According to columnist Allen Harris, working from home can lead to more production because employees are exercising time blocking techniques.

METRO CREATIVE CONNECTION

Things have gotten back to normal since the peak of COVID-19. The percentage of check-ins and restaurant reservations that are pre-pandemic is 90.7 percent. Businesses are not able to get employees back into their offices.

41.2 percent of office space is occupied by employees who work from home, compared to 100 percent before the pandemic. Learning, peer input, vision and mission alignment, communication and important relationships are fostered by an office-first environment.

According to a 2012 Journal of Economic Behavior & Organization study, if everyone works from home, an entire office will perform worse. As new distraction were found, the Organizational and Economic Sociology study showed a diminishing return on workplace productivity.

The work from home phenomenon has become a perquisite for white-collar employees who don’t have to stay on site. Many large companies have had enough and want their employees to return to work. Musk issued an ultimatum to the company’s employees, telling them to return to the office or leave.

Many large companies have adopted an office first strategy. Best Buy, IBM, Yahoo, Bank of NY, and other companies are moving away from hybrid systems to eliminate most of the options.

Employees want to work from home. Some perceived worker benefits may be short-lived. According to a 2020 study by Airtasker, 29 percent of WFH employees struggled with finding a work-life balance. Only 23 percent of office workers reported the same.

There are some travel benefits for workers. According to the U.S. Census Bureau, the average American commute is 56 minutes a day. The eliminated commute allows more time to be spent with family. Personal tasks can be left unattended for weeks.

A corporate assistant is employed by the owner of an accounting firm to help employees with tax time tasks. The assistant saves several hours per week for employees by delivering lunch, buying groceries, sitting at home for appliance installation, etc.

Workers who are reluctant to come back to the office may point to their improved productivity. It wasn’t just a change in location that caused their productivity to increase. There is forced time blocking. People were bothering co-workers during the day. If employees are taught to respect boundaries, they will return to the office and increase productivity. It is old fashioned time blocking.

Tim, an executive at a bank, tried time blocking, but failed. Managers would choose three-hour chunks of times on certain days.

The time blocking rules were followed by the assistants and they did not schedule any meetings for the managers. The managers would pick up phone calls, reply to e-mails, neglect to close their doors, and forget to put up a do not disturb sign. They didn’t work on projects because of the demands of the client and co-worker.

In 2020, Tim instructed his employees to work harder. People were not allowed to walk into the office to interrupt their colleagues. Continuous, noninterrupted efforts on critical projects were allowed because of the fading need to return nonpriority e-mails.

A requirement that everyone must be in the same room at the same time to make decisions was mandated by theWFH. It’s practically day-long time blocking.

The advice given to the employees was to make a to-do list, prioritize a task, work on it for 30 to 45 minutes, take 5 to 10 minutes breaks, and then continue.
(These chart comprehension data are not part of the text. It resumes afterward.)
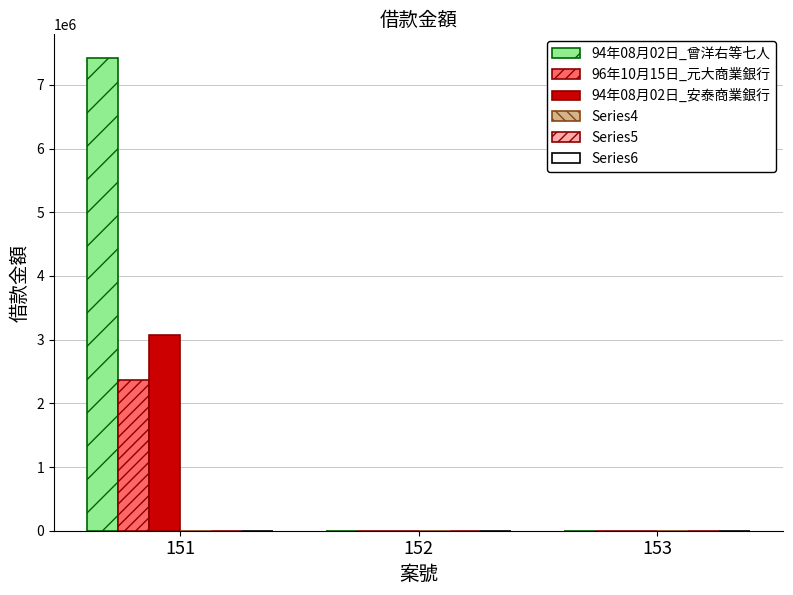

Which series changed the most between 151 and 152?

94年08月02日_曾洋右等七人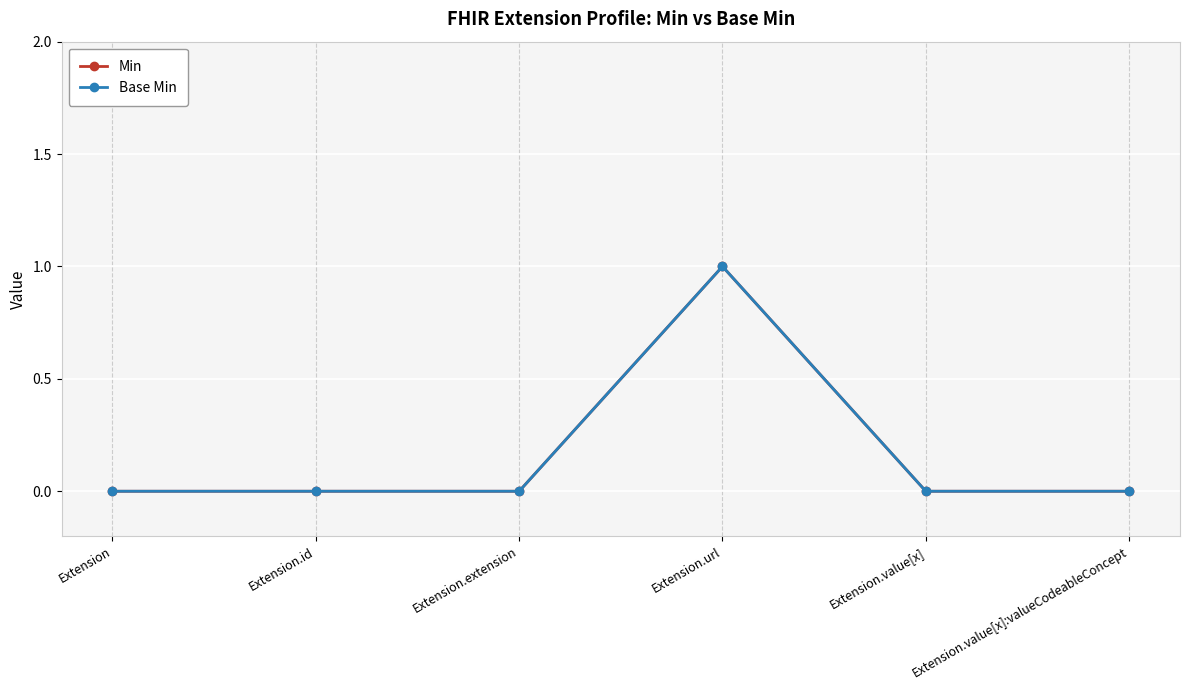

Reading right to left, extract all data points from this chart.

Min: 0	0	1	0	0	0
Base Min: 0	0	1	0	0	0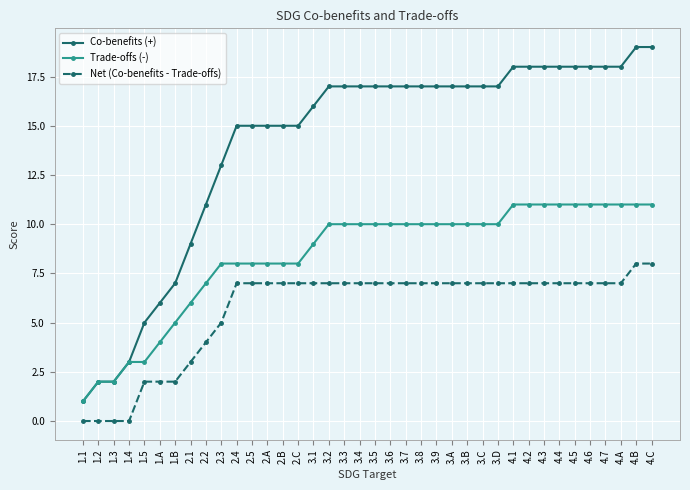

True or false: Net (Co-benefits - Trade-offs) and Trade-offs (-) cross at least once.

False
It has just been working better from home than from the office because the workers aren’t facing peer or management pressure to become distracted.

It is difficult to get your team to operate at their best rate because they are awesome people. They are loyal to the firm but also have relationships with their colleagues.

Employees don’t want their peers to think they are shirking their responsibilities. When employees are given a task that is not urgent, they stop what they are doing. Employee yield is dragged down as if it were links in a chain. It is not possible to complete meaningful work in a timely fashion.

If you are involved in the situation, you should ignore it. You are responsible for some of the drag on output if you charge an employee an assignment at the last minute. If there is no clear direction, no clarity of priorities, and no follow-up protocol.

If you expect your employees to be available to you immediately via e-mail or other channels, then you should expect them to. You are partially to blame for not giving them the boundaries they need to be focused on their work.

It is easy to understand time blocking. Instead of checking things off the to-do list when you have a chance, you dedicate periods to a specific task or project.

You know what it is, but you may not have been able to get your teammates to stick to it. Instead of scheduling work, you’ve been scheduling interruption. You risk not getting to your work if you don’t schedule time for it.

You can use time blocking software to make your office more accountable. Plan, Sunsama, Reclaim, tick tick, Todoist, Motion and TimeBloc are some of the things to consider. It is helpful that software is easy to apply across the team. Team agreement will make it harder for others to steal time.

Increased productivity is a false reason to offer it, even if I am not suggesting eliminating it. Lessons learned from remote working should be applied to an office environment.